(Beginning of Exercise data)

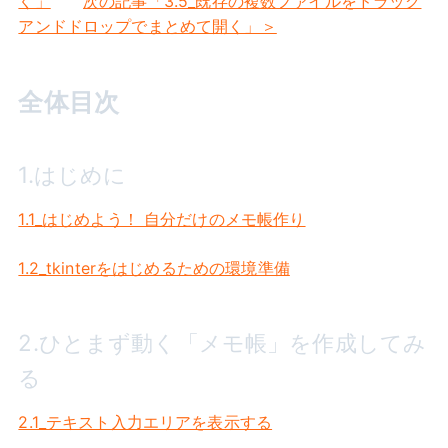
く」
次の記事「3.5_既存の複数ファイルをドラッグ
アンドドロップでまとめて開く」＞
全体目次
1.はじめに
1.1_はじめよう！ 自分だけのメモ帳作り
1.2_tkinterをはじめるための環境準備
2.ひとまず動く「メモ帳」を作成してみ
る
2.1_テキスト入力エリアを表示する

(End of Exercise data)
(Beginning of Exercise data)

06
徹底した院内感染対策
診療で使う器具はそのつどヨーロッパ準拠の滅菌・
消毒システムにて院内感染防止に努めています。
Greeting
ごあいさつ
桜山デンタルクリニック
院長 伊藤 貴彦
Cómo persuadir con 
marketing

(End of Exercise data)
(Beginning of Exercise data)

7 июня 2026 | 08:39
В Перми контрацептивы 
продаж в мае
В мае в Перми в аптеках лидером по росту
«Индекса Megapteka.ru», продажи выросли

(End of Exercise data)

→ About this exercise:
Count how many lines in the items above contain the string "Перми", with uppercase and lowercase treated as different, and reply with only the number.

→ Your solution:
2